Description of the task:
The answer must give back every line of the data exactly, with no pictures.

Provided records:
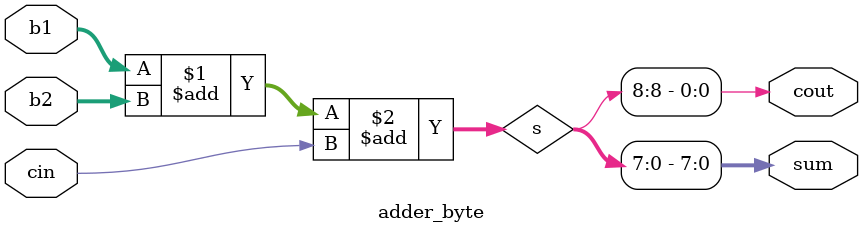
<source format=v>
module adder_clk(
	input clk, reset,
	input [0:63] op1, in2,
	input [1:0] ww,
	input sub,
	input in_v,
	output [0:63] adder_out,
	output out_v,
	output ready
	//,input en
	);

	/*
	always @(en or data) begin
		if (en) begin
			in1
	*/

	wire [0:63] op2;
	reg [1:0] ps;

	assign op2 = sub ? ~in2: in2;
	assign out_v = (ww == 0 && in_v) || (ps == ww && ps != 0);
	assign ready = (ps == 0) || out_v;


	wire [0:7] cins;
	wire [0:7] couts;

	assign cins[7] = sub;

	generate
		genvar b;
		for (b = 0; b < 8; b = b + 2)
			assign cins[b] = ps > 'b0 ? couts[b+1] : sub;
		for (b = 1; b < 8; b = b + 4)
			assign cins[b] = ps > 'b1 ? couts[b+1] : sub;
		assign cins[3] = ww == 'b11 ? couts[4] : sub;
	endgenerate

	generate
		genvar i;
		for (i = 0; i < 8; i = i + 1) begin
			adder_byte a_i(
				op1[i*8:i*8+7],
				op2[i*8:i*8+7],
				cins[i],
				adder_out[i*8:i*8+7],
				couts[i]
				);
		end
	endgenerate

	always @(posedge clk) begin
		if (in_v)
			ps <=  ps + 1;
		if (out_v)
			ps <= 0;

		if (reset)
			ps <= 0;
	end
endmodule

module adder_byte(
	input [0:7] b1, b2,
	input cin,
	output [0:7] sum,
	output cout
	);

	wire [8:0] s;
	
	assign s = b1 + b2 + cin;
	assign cout = s[8];
	assign sum = s[7:0];
endmodule

</source>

Reply:
<source format=v>
module adder_clk(
	input clk, reset,
	input [0:63] op1, in2,
	input [1:0] ww,
	input sub,
	input in_v,
	output [0:63] adder_out,
	output out_v,
	output ready
	//,input en
	);

	/*
	always @(en or data) begin
		if (en) begin
			in1
	*/

	wire [0:63] op2;
	reg [1:0] ps;

	assign op2 = sub ? ~in2: in2;
	assign out_v = (ww == 0 && in_v) || (ps == ww && ps != 0);
	assign ready = (ps == 0) || out_v;


	wire [0:7] cins;
	wire [0:7] couts;

	assign cins[7] = sub;

	generate
		genvar b;
		for (b = 0; b < 8; b = b + 2)
			assign cins[b] = ps > 'b0 ? couts[b+1] : sub;
		for (b = 1; b < 8; b = b + 4)
			assign cins[b] = ps > 'b1 ? couts[b+1] : sub;
		assign cins[3] = ww == 'b11 ? couts[4] : sub;
	endgenerate

	generate
		genvar i;
		for (i = 0; i < 8; i = i + 1) begin
			adder_byte a_i(
				op1[i*8:i*8+7],
				op2[i*8:i*8+7],
				cins[i],
				adder_out[i*8:i*8+7],
				couts[i]
				);
		end
	endgenerate

	always @(posedge clk) begin
		if (in_v)
			ps <=  ps + 1;
		if (out_v)
			ps <= 0;

		if (reset)
			ps <= 0;
	end
endmodule

module adder_byte(
	input [0:7] b1, b2,
	input cin,
	output [0:7] sum,
	output cout
	);

	wire [8:0] s;
	
	assign s = b1 + b2 + cin;
	assign cout = s[8];
	assign sum = s[7:0];
endmodule

</source>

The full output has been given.